There are defining moments in everyone’s life. Generally speaking, these moments are too numerous to count, because doing one thing different in any particular instant, could change. . .everything. To be clear from the start, this little tidbit isn’t about regret or really about an experience. It’s just a re-memory that tumbles through my mind, every now and then, when the wind blows that certain scent of freshness, promising me that a cool rain will soon follow.
It was the biggest place I had ever rented on my own. . .and it was all mine. Finally, I felt “legit.” A set of twins in my college Senior Portfolio class (I was a junior at the time) had one and they produced the most spectacular photos. Apparently their senior year, they had let their studio go in lieu of purchasing some bad a$$ piece of camera equipment. I seized the moment! My opportunity had arrived.
I had my own studio. I use the word studio here loosely. But it was mine and it was beautiful and sexy and full of tremendous potential. I would do things with lights. . .have models pose for me – in costumes. . .yes costumes. None of those things actually happened. But it could have. . .it would have, if. . .well that’s another story.
Housed in the sort of artist type commune/junk yard/old rail car park were a number of buildings, rented by various “artist.” The buildings were colorful. The outer areas cluttered with metal works, painted crafts, care free gardens interspersed between the skeletons of old cars re-purposed for the purpose of ART. . .you know the usual kind of thing one would expect the truly creative to have hanging outside their creative Sanctum of Solitude.
There was no such finery outside of mine. There was a door and in front of said door was cracked asphalt with grass surreptitiously creeping through. It was an old wooden 6 panel door and blue. . .my door was a blue door. As soon as you walked in you were faced with a set of stairs leading up to a huge wooden platform. It was too cool for words (at least to me). You could smell the creativity in the air. . .or maybe it was old paint thinner soaked rags, left by the prior tenant, combined with a certain dankness (tomato to-MA-to). There was no insulation in the walls. The beams were all exposed. There was actually a toilet (yes it worked), out in the open on the top of one side of the split level plat form.
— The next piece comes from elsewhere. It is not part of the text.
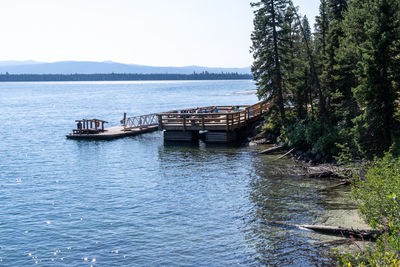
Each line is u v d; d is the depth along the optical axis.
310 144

This never really made sense to me, the toilet being up top and exposed. Especially when there was clearly enough space and head room to put it underneath the first and second level platform, since that was allegedly a changing room. Perhaps the original inhabitant thought of it as amusing. . .Sitting atop of his/her world on a throne looking over all he/she surveyed. . .and like me, thinking, that it was all theirs. But c’mon! A toilet. . .not even I would. . .Oh wait. I kind of liked the toilet up top. Sigh. It was quirky. . .I was quirky. And hey, it did have a pretty good view.
Looking from the toilet, you were a good 14 feet above the ground, with perfect sight to the front door and the platforms. Above the toilet, you had another 10 feet, easy, of head space. The windows would let in the most amazing light during the day, perfect for natural light photography (that soft satiny kind of diffused sunlight). I’d come here after and in between classes just to sit. Sometimes it would rain and it would tinker across the metal roof. There was no real form of heat in the space, so it was never warm enough. Heck the only light was from a large tin light, with a single 60 watt bulb, hanging from the ceiling – not nearly enough light for the space at night. But that was okay. Because that space. . .for that time. . .was mine.